Guy Mineault, président du nouveau Mouvement d’éducation et de défense des investisseurs en fonds (MEDIF) en arrive la même conclusion.
Il note que les corrélations entre les différentes régions du monde ont reculé de moitié depuis quatre ans. Toutefois, la corrélation entre les sous-secteurs (santé, métaux, consommation, etc.) a aussi diminué depuis quatre ans, et de façon générale, ces coefficients entre sous-secteurs sont plus faibles que ceux entre zones géographiques.
«Donc, personnellement, je préfère encore bâtir des portefeuilles de fonds par sous-secteurs plutôt que par régions géographiques», affirme-t-il en entrevue.
Attention à la volatilité
Guy Mineault a produit un tableau (voir ci-dessous) dans lequel se trouvent les niveaux de corrélation entre plusieurs indices géographiques MSCI pour les trois dernières années.
Une corrélation de 0,5 entre deux Bourses indique qu’elles augmentent ou diminuent simultanément la moitié du temps. Une corrélation «forte» commence à partir d’un coefficient de 0,7. À titre d’exemple, pour les trois dernières années, la corrélation entre le S&P 500 de la Bourse de New York et le S&P/TSX de la Bourse de Toronto, deux Bourses qu’on pourrait croire fortement intégrées, est de 0,48.
Cela dit, Guy Mineault insiste sur le fait qu’il faut surveiller les bêtas (la volatilité d’un titre ou d’un fonds par rapport à un indice de référence) et les écarts-types (ou fourchettes de rendement).
«La corrélation ne dit pas tout non plus, insiste-t-il. Qu’elles soient corrélées ou pas, certaines Bourses sont beaucoup plus volatiles que d’autres.
«Par exemple, le rendement du S&P/TSX fluctue moins à la hausse et à la baisse que le S&P 500 [avec un écart-type de 8,08 points de pourcentage par rapport à 9,56 points au 1er septembre 2015] pour les trois dernières années.
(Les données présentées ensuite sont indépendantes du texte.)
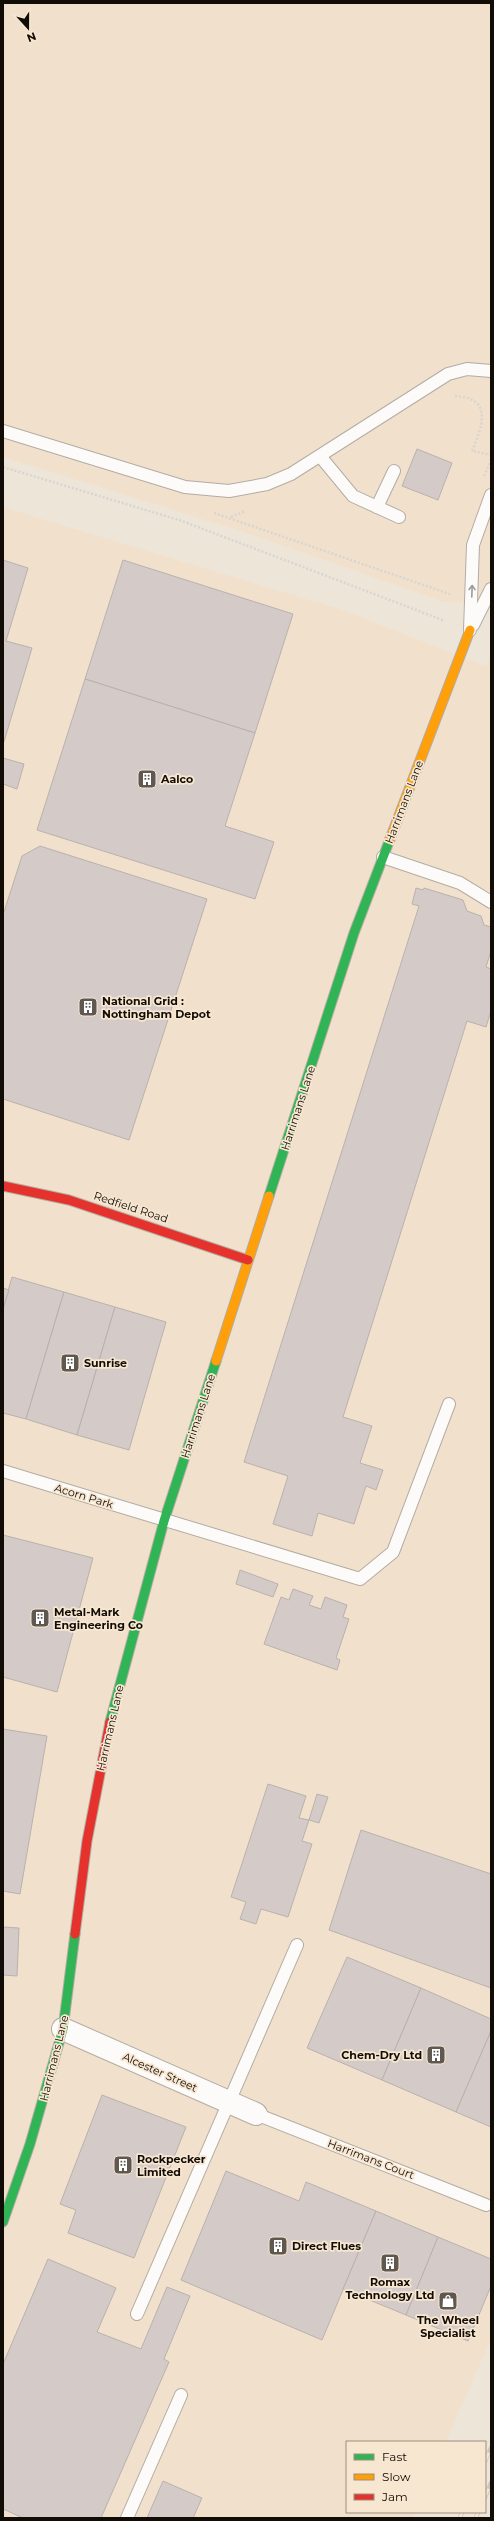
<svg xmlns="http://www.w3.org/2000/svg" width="494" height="2521" viewBox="0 0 494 2521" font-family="Montserrat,sans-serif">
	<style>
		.built { fill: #f1e1cc }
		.building { fill: #d4cac7; stroke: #bab1ae }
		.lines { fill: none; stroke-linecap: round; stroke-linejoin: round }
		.lane-casing { stroke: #b3aca3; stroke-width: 14 }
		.street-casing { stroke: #b3aca3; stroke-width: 24 }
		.fast-casing { stroke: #b3aca3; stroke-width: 11 }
		.slow-casing { stroke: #b3aca3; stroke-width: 11 }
		.jam-casing { stroke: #b3aca3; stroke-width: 11 }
		.path { stroke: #d8d5d1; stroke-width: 2.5; stroke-dasharray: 2 2; stroke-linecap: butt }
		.lane { stroke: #fcfbf9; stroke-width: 12 }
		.street { stroke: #fcfbf9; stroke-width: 22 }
		.fast { stroke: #30b455; stroke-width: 9 }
		.slow { stroke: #ff9f0a; stroke-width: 9 }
		.jam { stroke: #e5322d; stroke-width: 9 }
		.rail-casing { stroke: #c9c7c4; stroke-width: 4.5 }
		.rail { stroke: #f7e6d0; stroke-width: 3; stroke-dasharray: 9; stroke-linecap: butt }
		.oneway { stroke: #9e9b98 }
		.labels { text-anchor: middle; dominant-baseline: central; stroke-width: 3.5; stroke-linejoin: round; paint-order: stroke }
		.poi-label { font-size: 11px; font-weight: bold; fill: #120c06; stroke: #f7e6d0; text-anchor: start }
		.street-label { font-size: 11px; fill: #120c06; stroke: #f7e6d0 }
	</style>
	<rect width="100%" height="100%" fill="#eee5d9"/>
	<!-- built -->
	<g class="built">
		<path d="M3 3H491V605L444 602 241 531 3 457Z"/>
		<path d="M3 507 343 610 486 666 491 653V2339L446 2442H347V2512H415L413 2518H3Z"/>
	</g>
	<!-- building -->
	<g class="building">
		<path d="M417 449 452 463 438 500 402 486Z"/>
		<path d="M3 560 28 568 6 641 32 648 3 745Z"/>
		<path d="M123 560 293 614 255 733 85 679Z"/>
		<path d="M85 679 255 733 225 826 274 842 255 899 37 830Z"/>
		<path d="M3 758 24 764 17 789 3 784Z"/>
		<path d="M40 846 207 899 129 1140 3 1099V915L22 856Z"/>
		<path d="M416 888 423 890 424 888 463 900 467 911 481 916 484 925 491 927V951L486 967 491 969V1011L486 1027 467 1021 343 1417 372 1426 360 1463 383 1470 376 1490 366 1486 354 1524 318 1513 312 1536 273 1524 288 1476 244 1462 419 906 412 904Z"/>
		<path d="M12 1277 64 1292 26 1419 3 1413V1309Z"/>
		<path d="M3 1288 9 1290 3 1309Z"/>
		<path d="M64 1292 115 1307 77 1435 26 1419Z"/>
		<path d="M115 1307 166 1322 129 1450 77 1435Z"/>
		<path d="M3 1535 93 1558 57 1692 3 1677Z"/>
		<path d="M240 1570 278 1584 273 1597 236 1584Z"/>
		<path d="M293 1589 313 1596 309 1605 321 1609 325 1597 347 1605 343 1617 349 1619 336 1658 340 1660 337 1670 264 1644 281 1597 289 1600Z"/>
		<path d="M3 1729 47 1736 20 1894 3 1891Z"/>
		<path d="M268 1784 306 1796 299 1818 309 1820 302 1841 312 1844 288 1917 261 1909 256 1924 240 1919 246 1902 231 1897Z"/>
		<path d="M317 1794 328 1797 319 1823 309 1820Z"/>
		<path d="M361 1830 491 1874V1988L329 1930Z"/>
		<path d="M3 1927 19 1928 17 1976 3 1975Z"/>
		<path d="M347 1957 421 1988 382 2080 307 2048Z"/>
		<path d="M421 1988 491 2019V2031L456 2112 382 2080Z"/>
		<path d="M491 2031V2127L456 2112Z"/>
		<path d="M102 2095 186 2127 134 2258 68 2233 76 2210 60 2204Z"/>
		<path d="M226 2171 299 2201 306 2182 376 2211 322 2340 181 2280Z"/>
		<path d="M376 2211 438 2237 406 2315 343 2289Z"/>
		<path d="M438 2237 491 2259V2286L468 2341 406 2315Z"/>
		<path d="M48 2259 116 2288 97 2332 141 2349 167 2287 190 2296 164 2359 169 2362 101 2518H23L3 2509V2364Z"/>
		<path d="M163 2481 202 2498 193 2518H147Z"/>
	</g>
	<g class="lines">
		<defs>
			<g id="lane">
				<path d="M3 431 185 487 229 491 267 484 291 474 448 374 467 369 491 371"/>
				<path d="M320 456 353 496 399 517"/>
				<path d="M377 507 394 471"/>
				<path d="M473 625 491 589"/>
				<path d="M470 630 473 545 491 495"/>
				<path d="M383 857 460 883 491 902"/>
				<path d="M3 1471 360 1579 393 1552 449 1404"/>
				<path d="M256 2114 486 2205"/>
				<path d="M137 2314 297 1945"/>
				<path d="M127 2518 181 2395"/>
			</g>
			<path id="street" d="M63 2029 256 2114"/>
			<g id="fast">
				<path d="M269 1196 354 933 390 839"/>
				<path d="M110 1722 164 1521 216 1361"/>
				<path d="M3 2222 30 2144 63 2029 75 1934"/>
			</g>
			<g id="slow">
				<path d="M390 839 470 630"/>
				<path d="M216 1361 269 1196"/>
			</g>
			<g id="jam">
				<path d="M3 1186 69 1200 248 1260"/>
				<path d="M75 1934 87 1841 110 1722"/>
			</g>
		</defs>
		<!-- lane casing -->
		<use href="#lane" class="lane-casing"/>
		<!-- street casing -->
		<use href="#street" class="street-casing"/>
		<!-- fast casing -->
		<use href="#fast" class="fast-casing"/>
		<!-- slow casing -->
		<use href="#slow" class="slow-casing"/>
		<!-- jam casing -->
		<use href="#jam" class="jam-casing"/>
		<!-- path -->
		<g class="path">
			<path d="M455 396C494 398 482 427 472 451L491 455"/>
			<path d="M3 467 182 521 445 621"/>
			<path d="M484 476 491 460"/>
			<path d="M214 513 450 594"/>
			<path d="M231 517 245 511"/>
		</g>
		<!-- lane -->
		<use href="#lane" class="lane"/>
		<!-- street -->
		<use href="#street" class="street"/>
		<!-- fast -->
		<use href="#fast" class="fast"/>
		<!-- slow -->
		<use href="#slow" class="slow"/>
		<!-- jam -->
		<use href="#jam" class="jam"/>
		<defs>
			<g id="rail">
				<path d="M485 2461 491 2448"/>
				<path d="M485 2497 491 2483"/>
				<path d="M460 2518 462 2512"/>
				<path d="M476 2518 478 2512"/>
			</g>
		</defs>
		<!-- rail casing -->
		<use href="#rail" class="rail-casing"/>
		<!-- rail -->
		<use href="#rail" class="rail"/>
	</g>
	<!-- one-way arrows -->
	<defs><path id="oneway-shaft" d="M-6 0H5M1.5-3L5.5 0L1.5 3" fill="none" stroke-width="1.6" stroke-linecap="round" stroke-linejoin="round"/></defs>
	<use class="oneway" href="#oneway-shaft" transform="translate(472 591) rotate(-88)"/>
	<!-- icons -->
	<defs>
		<symbol id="building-square" viewBox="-11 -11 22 22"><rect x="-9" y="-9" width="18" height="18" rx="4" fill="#5f5850" stroke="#f7e6d0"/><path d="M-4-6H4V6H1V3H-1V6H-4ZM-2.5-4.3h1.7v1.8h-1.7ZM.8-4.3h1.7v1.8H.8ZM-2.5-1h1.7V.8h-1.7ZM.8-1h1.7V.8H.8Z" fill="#fff"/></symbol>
		<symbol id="shop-square" viewBox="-11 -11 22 22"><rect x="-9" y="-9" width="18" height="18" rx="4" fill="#5f5850" stroke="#f7e6d0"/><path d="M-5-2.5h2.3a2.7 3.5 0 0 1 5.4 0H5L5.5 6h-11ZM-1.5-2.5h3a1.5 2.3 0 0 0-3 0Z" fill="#fff"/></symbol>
	</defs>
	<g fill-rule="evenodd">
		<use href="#building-square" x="136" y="768" width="22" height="22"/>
		<use href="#building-square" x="77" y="996" width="22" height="22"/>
		<use href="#building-square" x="59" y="1352" width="22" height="22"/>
		<use href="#building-square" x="29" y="1607" width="22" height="22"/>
		<use href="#building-square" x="425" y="2044" width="22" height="22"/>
		<use href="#building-square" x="112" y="2154" width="22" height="22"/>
		<use href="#building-square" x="267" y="2235" width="22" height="22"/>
		<use href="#building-square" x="379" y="2252" width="22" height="22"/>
		<use href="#shop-square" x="437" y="2290" width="22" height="22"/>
	</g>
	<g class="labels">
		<!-- poi labels -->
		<g class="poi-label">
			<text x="161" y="779">Aalco</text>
			<text x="102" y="1001">National Grid :<tspan x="102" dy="13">Nottingham Depot</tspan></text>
			<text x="84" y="1363">Sunrise</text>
			<text x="54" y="1612">Metal-Mark<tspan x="54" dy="13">Engineering Co</tspan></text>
			<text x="422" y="2055" text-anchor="end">Chem-Dry Ltd</text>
			<text x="137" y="2159">Rockpecker<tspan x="137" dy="13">Limited</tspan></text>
			<text x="292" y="2246">Direct Flues</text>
			<text x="390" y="2282" text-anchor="middle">Romax<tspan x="390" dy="13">Technology Ltd</tspan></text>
			<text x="448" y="2320" text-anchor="middle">The Wheel<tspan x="448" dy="13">Specialist</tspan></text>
		</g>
		<!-- street labels -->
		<g class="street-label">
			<text transform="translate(404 802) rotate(-69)">Harrimans Lane</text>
			<text transform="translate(298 1108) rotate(-72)">Harrimans Lane</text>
			<text transform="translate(131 1207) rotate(18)">Redfield Road</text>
			<text transform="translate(198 1416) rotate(-72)">Harrimans Lane</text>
			<text transform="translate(84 1496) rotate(17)">Acorn Park</text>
			<text transform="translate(110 1728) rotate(-77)">Harrimans Lane</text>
			<text transform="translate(54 2058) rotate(-76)">Harrimans Lane</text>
			<text transform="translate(160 2072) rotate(24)">Alcester Street</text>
			<text transform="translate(371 2159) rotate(21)">Harrimans Court</text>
		</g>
	</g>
	<!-- border -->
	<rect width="494" height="2521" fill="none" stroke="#120c06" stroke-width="8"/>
	<!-- legend -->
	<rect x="346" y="2441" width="140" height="72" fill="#f7e6d0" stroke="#9b8f7f"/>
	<rect x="354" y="2454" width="20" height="6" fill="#30b455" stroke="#9b8f7f"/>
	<text x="382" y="2461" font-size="12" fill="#120c06">Fast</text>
	<rect x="354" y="2474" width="20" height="6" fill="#ff9f0a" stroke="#9b8f7f"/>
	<text x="382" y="2481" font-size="12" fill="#120c06">Slow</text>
	<rect x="354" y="2494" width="20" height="6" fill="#e5322d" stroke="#9b8f7f"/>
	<text x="382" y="2501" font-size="12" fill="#120c06">Jam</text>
	<!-- north arrow -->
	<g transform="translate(28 28) rotate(159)" stroke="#f7e6d0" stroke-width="3" paint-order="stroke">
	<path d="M0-3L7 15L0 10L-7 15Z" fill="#120c06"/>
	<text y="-6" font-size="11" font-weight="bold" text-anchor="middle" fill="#120c06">N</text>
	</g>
</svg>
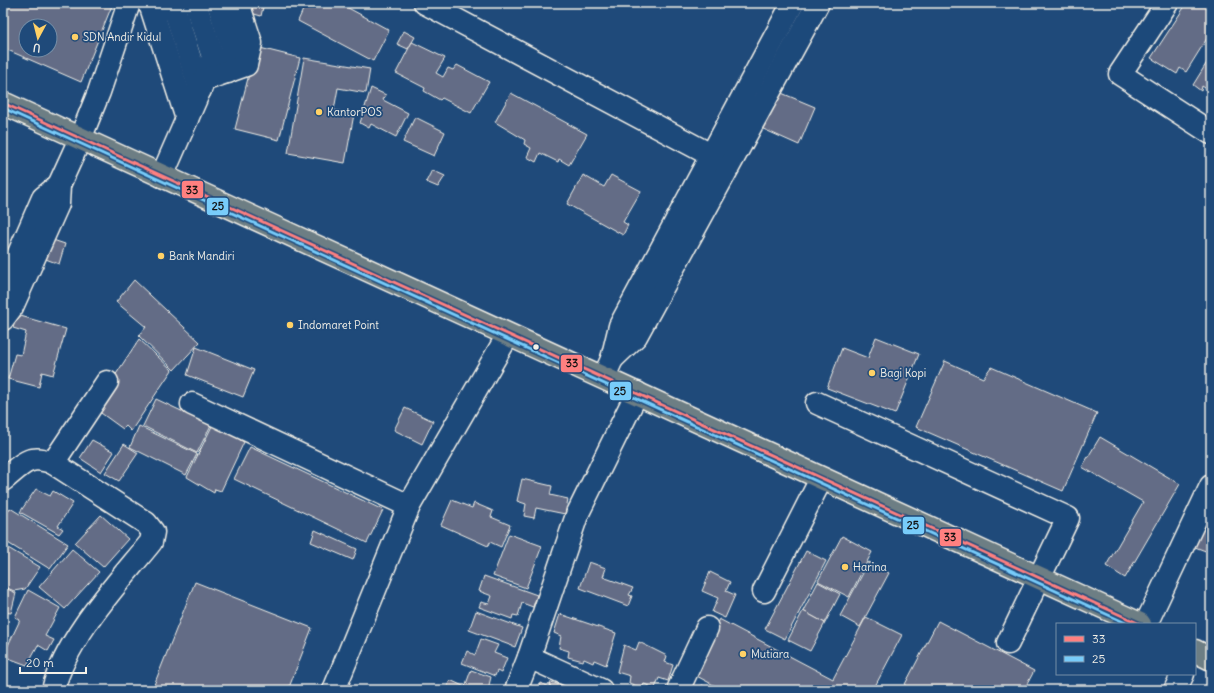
<svg xmlns="http://www.w3.org/2000/svg" width="1214" height="693" font-family="Delius,sans-serif">
<style>
.building{fill:#646c86;stroke:#f4f1e8;fill-rule:evenodd}
.lines{fill:none;stroke-linecap:round;stroke-linejoin:round}
.minor-casing{stroke:#f4f1e8;stroke-width:25}
.highway-casing{stroke:#f4f1e8;stroke-width:25}
.minor{stroke:#1f4a7a;stroke-width:22}
.highway{stroke:#6d7e84;stroke-width:22}
.bus-1-casing{stroke:#1f4a7a;stroke-width:6}
.bus-2-casing{stroke:#1f4a7a;stroke-width:6}
.bus-1{stroke:#ff8080;stroke-width:3}
.bus-2{stroke:#78ccfa;stroke-width:3}
.poi-dot{fill:#ffd166;stroke:#1f4a7a;stroke-width:1.5}
.bus-dot{fill:#f4f1e8;stroke:#1f4a7a;stroke-width:1.5}
.labels{text-anchor:middle;dominant-baseline:central;stroke-width:3.5;stroke-linejoin:round;paint-order:stroke}
.poi-label{font-size:11px;fill:#f4f1e8;stroke:#1f4a7a;text-anchor:start}
.line-badge{stroke:#1f4a7a;stroke-width:1.5}
.pale-badge-label{font-size:11px;text-anchor:middle;font-weight:bold;fill:#111}
</style>
<rect width="100%" height="100%" fill="#1f4a7a"/>
<filter id="ink" filterUnits="userSpaceOnUse"><feTurbulence type="fractalNoise" baseFrequency=".025" numOctaves="2"/><feDisplacementMap in="SourceGraphic" scale="8" xChannelSelector="R" yChannelSelector="G"/><feConvolveMatrix kernelMatrix="1 2 1 2 8 2 1 2 1" color-interpolation-filters="sRGB"/></filter>
<g filter="url(#ink)">
<!-- building -->
<g class="building">
<path d="M3,3H113L81,82L3,48ZM26,26H50V50H26Z"/>
<polygon points="247,3 264,3 261,16 244,11"/>
<polygon points="306,3 339,3 389,30 373,61 298,21"/>
<polygon points="1187,3 1211,3 1211,32 1186,72 1180,68 1177,74 1151,58"/>
<polygon points="404,31 415,37 408,49 397,44"/>
<polygon points="412,42 445,58 436,73 443,77 448,68 453,70 457,65 489,82 471,113 442,98 440,100 424,91 425,88 396,73"/>
<polygon points="256,47 300,58 279,140 235,129"/>
<polygon points="1211,56 1211,92 1202,86 1201,91 1193,85"/>
<polygon points="304,58 370,69 366,93 338,88 334,110 354,114 345,163 288,153"/>
<polygon points="371,88 386,95 383,100 408,113 396,137 371,124 369,128 360,123"/>
<polygon points="779,92 815,107 799,145 761,128"/>
<polygon points="511,93 587,134 569,165 559,159 558,162 540,153 536,162 527,157 531,148 524,144 525,140 495,122"/>
<polygon points="415,117 445,132 434,156 403,142"/>
<polygon points="432,170 445,176 438,187 426,182"/>
<polygon points="583,175 604,187 611,175 641,191 623,222 628,225 623,235 567,204"/>
<polygon points="50,239 65,244 59,264 43,258"/>
<polygon points="134,280 200,342 174,370 139,336 146,327 116,302"/>
<polygon points="17,315 66,329 53,375 42,372 39,387 8,379 15,354 21,355 26,332 13,328"/>
<polygon points="876,337 919,354 895,414 827,388 842,348 868,358"/>
<polygon points="139,339 172,370 131,431 126,426 123,429 94,408"/>
<polygon points="196,347 254,370 243,397 187,375"/>
<polygon points="945,361 983,378 991,367 1097,413 1063,491 916,427"/>
<polygon points="156,399 211,425 197,453 143,426"/>
<polygon points="405,408 433,421 422,444 394,430"/>
<polygon points="214,422 241,435 240,440 244,442 221,491 215,489 214,493 187,477"/>
<polygon points="139,426 197,454 186,475 130,447"/>
<polygon points="1100,437 1180,484 1125,578 1106,566 1143,502 1082,467"/>
<polygon points="92,440 114,452 101,472 80,458"/>
<polygon points="124,444 138,453 119,481 105,473"/>
<polygon points="250,447 383,510 367,543 234,479"/>
<polygon points="522,479 552,486 550,495 568,499 565,514 536,508 534,518 524,516 526,504 517,501"/>
<polygon points="36,489 50,496 53,491 73,503 58,526 63,529 59,534 20,512"/>
<polygon points="452,500 472,508 474,503 493,511 491,517 510,525 501,547 490,542 488,546 441,525"/>
<polygon points="10,508 68,544 50,569 3,540 3,519"/>
<polygon points="101,515 128,539 103,567 75,543"/>
<polygon points="1206,520 1211,522 1211,553 1195,547"/>
<polygon points="315,530 357,549 353,560 311,542"/>
<polygon points="509,534 542,546 526,588 493,576"/>
<polygon points="842,536 872,552 849,597 818,581"/>
<polygon points="3,545 40,567 25,589 14,591 3,586"/>
<polygon points="72,549 99,572 65,609 39,587"/>
<polygon points="806,551 826,561 785,639 765,629"/>
<polygon points="589,562 606,568 603,577 633,588 629,595 632,596 628,606 580,588"/>
<polygon points="869,562 889,573 860,627 840,616"/>
<polygon points="710,572 730,582 726,591 735,595 725,618 712,612 718,598 702,591"/>
<polygon points="484,576 537,595 533,607 522,603 518,616 513,615 512,619 479,607 481,602 489,604 492,596 479,591"/>
<polygon points="195,582 312,628 288,690 152,690"/>
<polygon points="818,582 840,594 825,623 803,611"/>
<polygon points="3,587 16,593 11,613 3,612"/>
<polygon points="28,590 60,608 45,636 54,640 48,651 38,645 27,665 3,656 20,620 15,617"/>
<polygon points="476,611 522,628 515,647 469,630"/>
<polygon points="803,611 825,623 810,651 788,640"/>
<polygon points="560,614 616,633 606,665 594,660 593,663 584,659 583,661 568,657 569,651 559,648 561,636 554,633"/>
<polygon points="866,617 902,635 873,690 723,690 691,673 719,619 833,679"/>
<polygon points="938,621 1034,671 1024,690 902,690"/>
<polygon points="481,639 498,645 494,653 507,658 501,673 497,671 495,676 462,663 467,651 475,655"/>
<polygon points="639,642 667,656 665,662 673,665 668,681 659,678 655,688 644,684 642,688 629,683 630,676 617,672 624,645 636,650"/>
<polygon points="471,670 491,677 489,685 493,687 492,690 446,690 450,680 465,687"/>
<polygon points="551,682 569,688 568,690 538,690 540,683 550,687"/>
<polygon points="702,685 712,690 699,690"/>
</g>
<g class="lines">
<!-- minor casing -->
<g class="minor-casing">
<g id="minor">
<polyline points="148,3 175,11 200,90"/>
<polyline points="195,3 213,57 204,80"/>
<polyline points="218,3 233,50 228,72"/>
<polyline points="425,3 724,162"/>
<polyline points="1167,3 1120,74 1211,133"/>
<polyline points="150,4 187,119"/>
<polyline points="162,176 204,80 246,65 251,43 240,9 220,3"/>
<polyline points="3,290 43,198 59,185"/>
<polyline points="3,319 12,307 58,204 59,185 80,139 99,92 129,3"/>
<polyline points="612,359 636,336 818,3"/>
<polyline points="604,377 612,359 620,326 793,3"/>
<polyline points="817,403 1068,518 1008,643"/>
<polyline points="192,404 409,506"/>
<polyline points="53,463 107,382"/>
<path d="M3,480C22,465 28,453 53,463L146,523L153,532L151,542C118,583 66,638 53,690"/>
<polyline points="764,591 821,479"/>
<polyline points="1146,624 1211,486"/>
<polyline points="529,657 601,690"/>
<polyline points="334,690 409,506 508,335"/>
<polyline points="516,690 529,657 577,515 637,393"/>
<polyline points="678,690 707,628"/>
<polyline points="1175,690 1183,674"/>
</g>
</g>
<!-- highway casing -->
<g class="highway-casing">
<g id="highway">
<polyline points="3,103 1140,624"/>
<polyline points="1195,651 1211,659"/>
</g>
</g>
<!-- minor -->
<use href="#minor" class="minor"/>
<!-- highway -->
<use href="#highway" class="highway"/>
<!-- bus-1 casing -->
<g class="bus-1-casing">
<polyline id="bus-1" points="3,103 1140,624"/>
</g>
<!-- bus-2 casing -->
<g class="bus-2-casing">
<polyline id="bus-2" points="3,108 1128,624"/>
</g>
<!-- bus-1 -->
<use href="#bus-1" class="bus-1"/>
<!-- bus-2 -->
<use href="#bus-2" class="bus-2"/>
</g>
</g>
<!-- markers -->
<g class="poi-dot">
<circle cx="75" cy="37" r="4"/>
<circle cx="319" cy="112" r="4"/>
<circle cx="161" cy="256" r="4"/>
<circle cx="290" cy="325" r="4"/>
<circle cx="872" cy="373" r="4"/>
<circle cx="845" cy="567" r="4"/>
<circle cx="743" cy="654" r="4"/>
</g>
<circle class="bus-dot" cx="536" cy="347" r="3.5"/>
<g class="labels">
<!-- poi labels -->
<g class="poi-label">
<text x="83" y="37">SDN Andir Kidul</text>
<text x="327" y="112">KantorPOS</text>
<text x="169" y="256">Bank Mandiri</text>
<text x="298" y="325">Indomaret Point</text>
<text x="880" y="373">Bagi Kopi</text>
<text x="853" y="567">Harina</text>
<text x="751" y="654">Mutiara</text>
</g>
</g>
<g class="line-badge">
<rect x="181" y="180" width="23" height="19" rx="4" fill="#ff8080"/>
<rect x="206" y="197" width="23" height="19" rx="4" fill="#78ccfa"/>
<rect x="560" y="354" width="23" height="19" rx="4" fill="#ff8080"/>
<rect x="609" y="381" width="23" height="20" rx="4" fill="#78ccfa"/>
<rect x="902" y="516" width="23" height="19" rx="4" fill="#78ccfa"/>
<rect x="939" y="528" width="23" height="19" rx="4" fill="#ff8080"/>
</g>
<g class="pale-badge-label">
<text x="192" y="194">33</text>
<text x="218" y="210">25</text>
<text x="572" y="367">33</text>
<text x="620" y="395">25</text>
<text x="913" y="529">25</text>
<text x="950" y="541">33</text>
</g>
<!-- margin -->
<rect width="1214" height="693" fill="none" stroke="#1f4a7a" stroke-width="16"/>
<rect x="8" y="8" width="1198" height="677" fill="none" stroke="#f4f1e8" stroke-width="1.5" filter="url(#ink)"/>
<!-- legend -->
<rect x="1056" y="623" width="140" height="52" fill="#1f4a7a" stroke="#748da6"/>
<rect x="1064" y="636" width="20" height="6" fill="#ff8080" stroke="#748da6"/>
<text x="1092" y="643" font-size="12" fill="#f4f1e8">33</text>
<rect x="1064" y="656" width="20" height="6" fill="#78ccfa" stroke="#748da6"/>
<text x="1092" y="663" font-size="12" fill="#f4f1e8">25</text>
<!-- north arrow -->
<g transform="translate(38 38) rotate(187)"><circle r="19" fill="#1f4a7a" stroke="#748da6"/>
<path d="M0-3L7 15L0 10L-7 15Z" fill="#ffd166"/>
<text y="-6" font-size="11" font-weight="bold" text-anchor="middle" fill="#f4f1e8">U</text>
</g>
<!-- scale -->
<path d="M20 667v6h66v-6" fill="none" stroke="#f4f1e8" stroke-width="2"/>
<text x="26" y="667" font-size="12" fill="#f4f1e8" stroke="#1f4a7a" stroke-width="3" paint-order="stroke">20 m</text>
</svg>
La Bourse chinoise fluctue de 22,9 points en moyenne depuis trois ans, et la Bourse argentine, de 39,3 points», précise Guy Mineault.
Pour sa part, Leo Chan, professeur de finance à la Woodbury School of Business de l’Utah Valley University, juge qu’il faut revoir notre manière d’utiliser ces corrélations qui sont, selon lui, calculées sur de trop longues périodes.
«Ces coefficients peuvent changer rapidement, et dans une perspective d’investissement, ils devraient être recalculés chaque trimestre ou au moins deux fois par an», suggère-t-il.
Par ailleurs, même s’il est toujours vrai que l’investissement dans les pays émergents permet de diversifier un portefeuille, il y a un «mais», souligne Leo Chan. «Le principal problème, c’est que les investisseurs semblent oublier une donnée importante, soit la proportion des capitaux étrangers dans ces marchés.»
Autrement dit, la diversification peut mener à une situation où ce sont des investisseurs étrangers qui dominent un marché. «Le problème est que ces investisseurs et leurs clients n’ont pas les mêmes besoins ni les mêmes pratiques de gestion de portefeuille.»
De son côté, Marie-Claude Beaulieu, directrice du Département de finance, assurance et immobilier et titulaire de la Chaire RBC en innovations financières de l’Université Laval, affirme qu’il existe en effet une «tendance générale des économies émergentes à l’internationalisation».
Elle souligne néanmoins que certains marchés sont moins intégrés qu’il n’y paraît. «En désagrégeant les données», Marie-Claude Beaulieu croit ainsi qu’il existe des possibilités de diversification géographique, même entre deux marchés relativement corrélés, comme le Canada et les États-Unis.
Enfin, même si la diversification géographique est encore valable, on a souvent tendance à négliger la composante du risque politique dans l’équation, souligne Marie-Claude Beaulieu. «Toute une stratégie peut être remise en question par un simple changement de gouvernement ou de politiques», prévient-elle.